There are a lot of things you could do with the money, but you’ve narrowed it down to two choices: Pay extra toward your mortgage or save the money in a CD while CD interest rates are still high. But which is the smarter financial move?

The mathematical case

If you’re just looking at it from a dollars-and-cents point of view, there’s an easy question to ask yourself. If the rate you can get from a CD is higher than the interest rate you’re paying on the mortgage, then mathematically speaking, you’re better off with the CD.

For example, my mortgage that I obtained in 2021 has a 3.125% interest rate. If I can get a 5% yield from a 1-year CD, that is the better financial move from a mathematical standpoint. By putting money in a CD, the interest income you get would exceed the interest savings of an additional mortgage payment.

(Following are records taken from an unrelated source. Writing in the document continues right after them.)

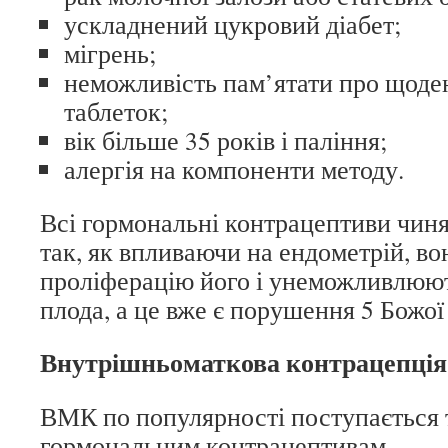
ускладнений цукровий діабет;
мігрень;
неможливість пам’ятати про щоде
таблеток;
вік більше 35 років і паління;
алергія на компоненти методу.
Всі гормональні контрацептиви чиня
так, як впливаючи на ендометрій, в
проліферацію його і унеможливлюю
плода, а це вже є порушення 5 Божої 
Внутрішньоматкова контрацепці
ВМК по популярності поступається 
гормональним контрацептивам.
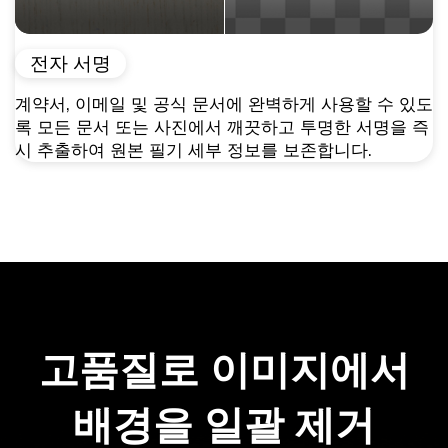
전자 서명
계약서, 이메일 및 공식 문서에 완벽하게 사용할 수 있도
록 모든 문서 또는 사진에서 깨끗하고 투명한 서명을 즉
시 추출하여 원본 필기 세부 정보를 보존합니다.
고품질로 이미지에서
배경을 일괄 제거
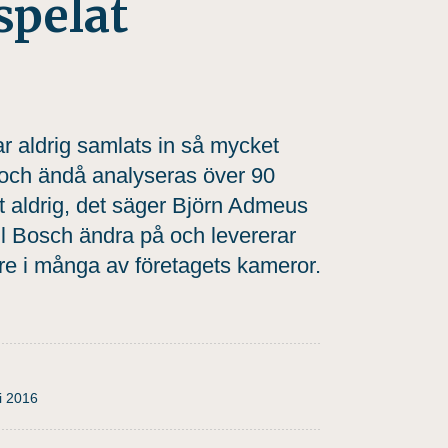
spelat
ar aldrig samlats in så mycket
och ändå analyseras över 90
t aldrig, det säger Björn Admeus
l Bosch ändra på och levererar
re i många av företagets kameror.
i 2016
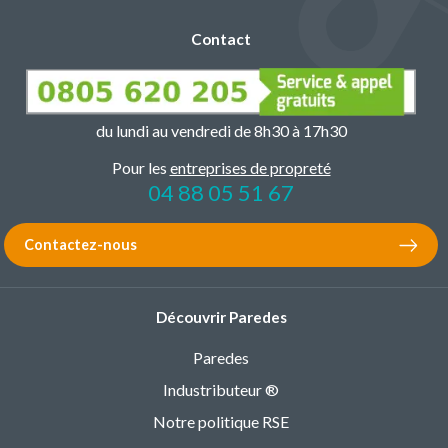
Contact
du lundi au vendredi de 8h30 à 17h30
Pour les
entreprises de propreté
04 88 05 51 67
Contactez-nous
Découvrir Paredes
Paredes
Industributeur ®
Notre politique RSE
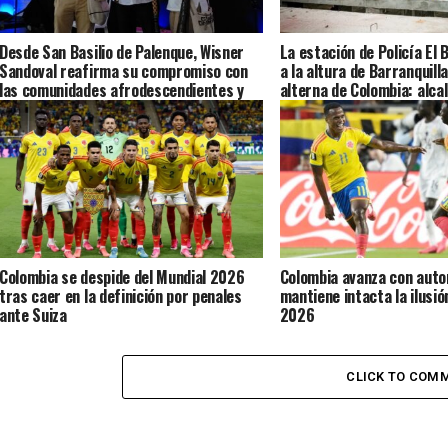
Desde San Basilio de Palenque, Wisner
La estación de Policía El
Sandoval reafirma su compromiso con
a la altura de Barranquill
las comunidades afrodescendientes y
alterna de Colombia: alca
con la construcción de una mejor
Colombia
Colombia se despide del Mundial 2026
Colombia avanza con auto
tras caer en la definición por penales
mantiene intacta la ilusió
ante Suiza
2026
CLICK TO COM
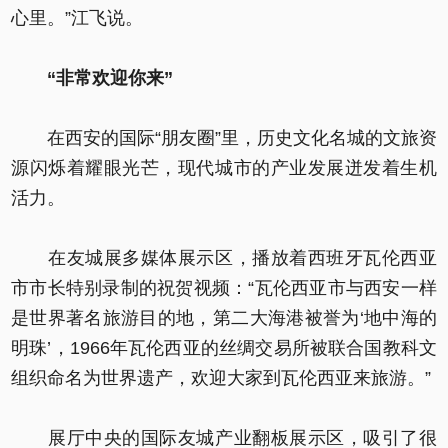
心里。”江飞说。
“非常欢迎你来”
在西安的国际“朋友圈”里，历史文化名城的文旅资
源闪烁着耀眼光芒，现代城市的产业发展迸发着生机
活力。
在友城展多媒体展示区，播放着西班牙瓦伦西亚
市市长特别录制的祝贺视频：“瓦伦西亚市与西安一样
是世界著名旅游目的地，第二大海港被誉为‘地中海的
明珠’，1966年瓦伦西亚的丝绸交易所被联合国教科文
组织命名为世界遗产，欢迎大家到瓦伦西亚来旅游。”
展厅中央的国际友城产业翻板展示区，吸引了很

On the other hand, if your mortgage rate is 6% or 7%, the opposite would be the case. By leaving money in a CD instead of paying extra towards your mortgage, you’d be setting yourself up to lose money over time.

Other things to consider

Of course, math isn’t everything. There are a few other factors to consider before deciding whether to pay off mortgage debt or save/invest your extra money.

Emergency savings

You’ll pay an early withdrawal penalty if you take money from a CD early, but if you use the money to pay down your mortgage, you’d need to refinance or get a home equity loan to access that cash again. I can virtually guarantee that the origination fee on either of these options will be far greater than a CD penalty, so leaving the money in a CD gives you financial flexibility.

Debt aversion

There’s also the psychological factor to consider. Many people simply sleep more soundly knowing they don’t owe anyone money. If becoming completely debt free is a major life goal of yours, it doesn’t really matter what the mathematics are telling you. And even if the difference in rates is substantial, it’s not a bad financial decision to pay down debt.

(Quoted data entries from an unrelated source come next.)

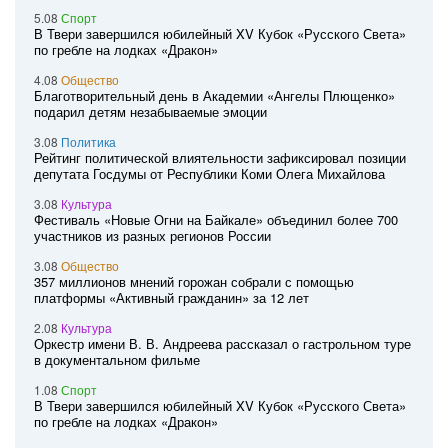
5.08
Спорт
В Твери завершился юбилейный XV Кубок «Русского Света»
по гребле на лодках «Дракон»
4.08
Общество
Благотворительный день в Академии «Ангелы Плющенко»
подарил детям незабываемые эмоции
3.08
Политика
Рейтинг политической влиятельности зафиксировал позиции
депутата Госдумы от Республики Коми Олега Михайлова
3.08
Культура
Фестиваль «Новые Огни на Байкале» объединил более 700
участников из разных регионов России
3.08
Общество
357 миллионов мнений горожан собрали с помощью
платформы «Активный гражданин» за 12 лет
2.08
Культура
Оркестр имени В. В. Андреева рассказал о гастрольном туре
в документальном фильме
1.08
Спорт
В Твери завершился юбилейный XV Кубок «Русского Света»
по гребле на лодках «Дракон»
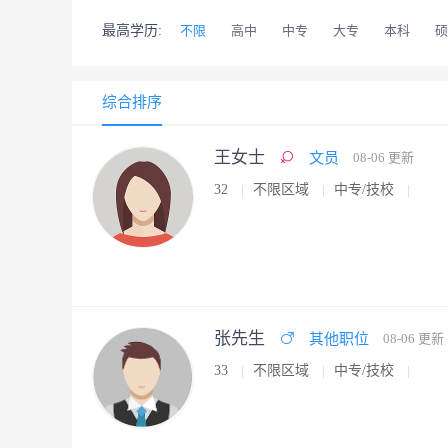
最高学历:
不限
高中
中专
大专
本科
硕
综合排序
王女士
文员
08-06 更新
32
不限区域
中专/技校
张先生
其他职位
08-06 更新
33
不限区域
中专/技校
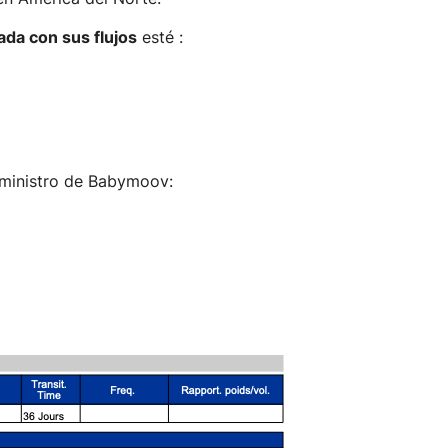
ada con sus flujos
esté :
uministro de Babymoov:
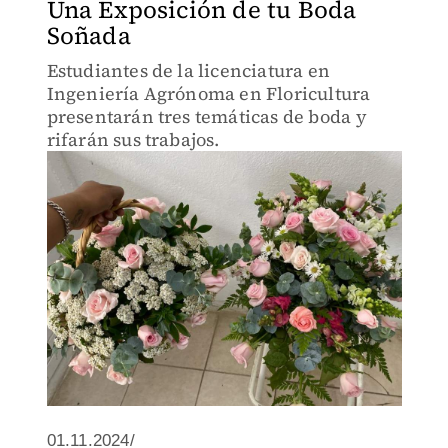
Una Exposición de tu Boda
Soñada
Estudiantes de la licenciatura en
Ingeniería Agrónoma en Floricultura
presentarán tres temáticas de boda y
rifarán sus trabajos.
01.11.2024/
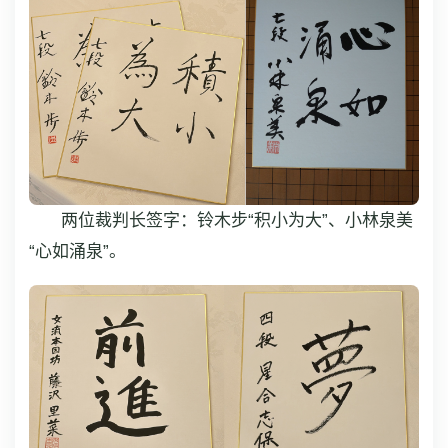
两位裁判长签字：铃木步“积小为大”、小林泉美
“心如涌泉”。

Are either of these a great option?

Finally, it doesn’t make good financial sense to pay down your mortgage or put extra money into a CD if you have other, higher-interest debts. If you owe money on credit cards or have an auto loan with an interest rate substantially higher than you could get from a CD, that should be the priority.

The bottom line

Like most personal finance concepts, there isn’t a perfect option. In some cases, saving your extra money in a CD or high-yield savings account instead of paying extra toward your mortgage can be a smart move. In other situations, reducing your debt as aggressively as possible could be the better way to go.

The bottom line is that it depends on your financial situation, your goals, and your comfort level with debt.